## Trecho fornecido
■ ■ ■ ■ ■

RESUMO: A arguição de descumprimento de preceito fundamental é um importante instrumento de controle de constitucionalidade. Inserida no ordenamento jurídico pátrio pela Constituição Federal de 88, tem sido utilizada com mais frequência atualmente. Em razão disso, muitas deficiências surgiram, revelando a necessidade de se definir de forma mais objetiva o parâmetro de controle pela via legislativa.
PALAVRAS-CHAVE: Controle de Constitucionalidade. Preceito Fundamental. Arguição de Descumprimento. Atualização Legislativa.
1 INTRODUÇÃO
O controle de constitucionalidade no direito brasileiro tem sido objeto de diversos e intensos debates doutrinários jurisprudenciais. A evolução do ordenamento constitucional trouxe alguns instrumentos e tentou aperfeiçoas os já existentes, considerando as consequências causadas pela declaração de inconstitucionalidade de um ato normativo, seja em controle difuso ou em abstrato.
Inserida no Brasil pela Constituição de 1988, originariamente, essa ação tinha previsão no parágrafo único do art. 102 da CRFB/88. Contudo, em face da Emenda Constitucional nº 3/93, que eliminou tal parágrafo único, dividindo-se em dois parágrafos, a arguição passou a ter previsão no art. 102, §1º (CUNHA JR., 2011, p. 295), que dispõe que “a arguição de descumprimento de preceito fundamental decorrente desta Constituição será apreciada pelo Supremo tribunal Federal, na forma da lei”.
Em razão da parte final do dispositivo, o Supremo Tribunal Federal entendeu que se caracteriza como uma norma de eficácia limitada, dependendo de regulamentação legal. Nesse sentido é o AgRegAI 145.860, da relatoria do Min. Marco Aurélio, julgado em 9.2.1993: “a previsão do parágrafo único do artigo 102 da Constituição Federal tem eficácia jungida à lei regulamentadora”. A lei 9.882/99 foi elaborada para regulamentar o referido comando constitucional, devendo-se destacar, desde já, que se trata de uma forma de controle concentrado de constitucionalidade.

■ ■ ■ ■ ■

## Descrição da tarefa
Reproduza a parte do trecho sobre a arguição de descumprimento de preceito fundamental começando em "1 INTRODUÇÃO" e terminando em "ou em abstrato.". Os registros provêm de uma fonte diferente da do trecho.

## Listagem de dados
■ ■ ■ ■ ■

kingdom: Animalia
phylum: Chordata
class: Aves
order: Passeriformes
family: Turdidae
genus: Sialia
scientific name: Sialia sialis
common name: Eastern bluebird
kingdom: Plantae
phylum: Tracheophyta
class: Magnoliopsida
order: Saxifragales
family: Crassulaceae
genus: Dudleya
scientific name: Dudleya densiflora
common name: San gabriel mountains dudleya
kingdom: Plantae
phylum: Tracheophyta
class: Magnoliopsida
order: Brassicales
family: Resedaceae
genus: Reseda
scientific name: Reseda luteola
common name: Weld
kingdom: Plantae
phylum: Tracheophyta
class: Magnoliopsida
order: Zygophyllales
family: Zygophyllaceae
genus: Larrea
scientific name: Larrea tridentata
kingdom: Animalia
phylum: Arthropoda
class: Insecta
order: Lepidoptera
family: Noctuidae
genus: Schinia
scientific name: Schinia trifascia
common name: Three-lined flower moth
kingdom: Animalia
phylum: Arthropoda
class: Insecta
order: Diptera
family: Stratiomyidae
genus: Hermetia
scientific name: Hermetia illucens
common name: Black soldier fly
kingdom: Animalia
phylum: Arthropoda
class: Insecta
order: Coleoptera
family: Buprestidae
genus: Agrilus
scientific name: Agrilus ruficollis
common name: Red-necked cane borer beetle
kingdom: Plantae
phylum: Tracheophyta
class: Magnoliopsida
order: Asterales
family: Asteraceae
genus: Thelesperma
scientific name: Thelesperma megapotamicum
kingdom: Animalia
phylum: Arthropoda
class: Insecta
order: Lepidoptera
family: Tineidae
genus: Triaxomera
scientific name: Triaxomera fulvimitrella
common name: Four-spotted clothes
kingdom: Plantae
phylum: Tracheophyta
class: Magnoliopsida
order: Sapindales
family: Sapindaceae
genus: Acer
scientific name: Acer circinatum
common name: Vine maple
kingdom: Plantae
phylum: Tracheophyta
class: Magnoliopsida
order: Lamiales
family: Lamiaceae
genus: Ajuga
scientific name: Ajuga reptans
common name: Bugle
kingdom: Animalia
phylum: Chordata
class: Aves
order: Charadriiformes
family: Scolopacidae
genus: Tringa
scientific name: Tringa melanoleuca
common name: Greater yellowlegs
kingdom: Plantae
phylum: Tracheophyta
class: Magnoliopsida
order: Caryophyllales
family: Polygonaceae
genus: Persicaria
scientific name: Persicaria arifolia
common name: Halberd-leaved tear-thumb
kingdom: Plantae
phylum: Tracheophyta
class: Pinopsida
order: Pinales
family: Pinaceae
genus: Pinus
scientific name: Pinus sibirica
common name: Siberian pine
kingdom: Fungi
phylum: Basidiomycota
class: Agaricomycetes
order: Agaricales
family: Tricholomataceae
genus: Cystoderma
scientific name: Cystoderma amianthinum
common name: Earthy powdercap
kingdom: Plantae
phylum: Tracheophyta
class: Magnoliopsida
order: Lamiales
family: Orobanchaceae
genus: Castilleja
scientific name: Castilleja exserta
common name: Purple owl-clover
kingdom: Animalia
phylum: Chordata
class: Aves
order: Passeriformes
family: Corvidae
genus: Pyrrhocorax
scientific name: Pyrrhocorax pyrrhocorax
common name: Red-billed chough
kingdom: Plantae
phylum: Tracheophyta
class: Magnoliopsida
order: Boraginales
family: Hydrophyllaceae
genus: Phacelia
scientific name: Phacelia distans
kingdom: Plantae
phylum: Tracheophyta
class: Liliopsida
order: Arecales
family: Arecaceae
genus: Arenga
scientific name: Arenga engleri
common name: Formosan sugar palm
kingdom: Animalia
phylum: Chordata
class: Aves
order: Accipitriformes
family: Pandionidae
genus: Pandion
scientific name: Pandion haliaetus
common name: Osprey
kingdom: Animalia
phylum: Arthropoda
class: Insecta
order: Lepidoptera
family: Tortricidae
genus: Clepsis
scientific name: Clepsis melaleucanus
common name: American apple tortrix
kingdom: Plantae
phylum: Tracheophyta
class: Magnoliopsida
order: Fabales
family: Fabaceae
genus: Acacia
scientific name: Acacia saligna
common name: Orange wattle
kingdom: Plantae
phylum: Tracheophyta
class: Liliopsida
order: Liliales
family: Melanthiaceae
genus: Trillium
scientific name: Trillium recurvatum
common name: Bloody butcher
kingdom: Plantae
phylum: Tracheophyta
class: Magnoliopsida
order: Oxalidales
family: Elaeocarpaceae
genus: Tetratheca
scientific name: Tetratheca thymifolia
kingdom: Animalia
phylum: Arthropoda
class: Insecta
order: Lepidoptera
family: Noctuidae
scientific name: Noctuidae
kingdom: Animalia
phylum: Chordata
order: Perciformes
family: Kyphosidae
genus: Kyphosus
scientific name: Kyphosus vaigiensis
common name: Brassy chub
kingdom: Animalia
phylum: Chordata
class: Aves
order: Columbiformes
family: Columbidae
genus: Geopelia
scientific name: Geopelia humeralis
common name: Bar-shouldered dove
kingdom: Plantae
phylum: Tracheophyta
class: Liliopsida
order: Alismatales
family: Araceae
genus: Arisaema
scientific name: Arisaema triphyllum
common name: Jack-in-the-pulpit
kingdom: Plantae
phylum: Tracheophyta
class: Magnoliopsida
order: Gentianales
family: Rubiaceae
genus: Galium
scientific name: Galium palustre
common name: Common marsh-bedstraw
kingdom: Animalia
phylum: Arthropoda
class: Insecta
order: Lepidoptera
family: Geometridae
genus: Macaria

■ ■ ■ ■ ■

## Resposta escrita
1 INTRODUÇÃO
O controle de constitucionalidade no direito brasileiro tem sido objeto de diversos e intensos debates doutrinários jurisprudenciais. A evolução do ordenamento constitucional trouxe alguns instrumentos e tentou aperfeiçoas os já existentes, considerando as consequências causadas pela declaração de inconstitucionalidade de um ato normativo, seja em controle difuso ou em abstrato.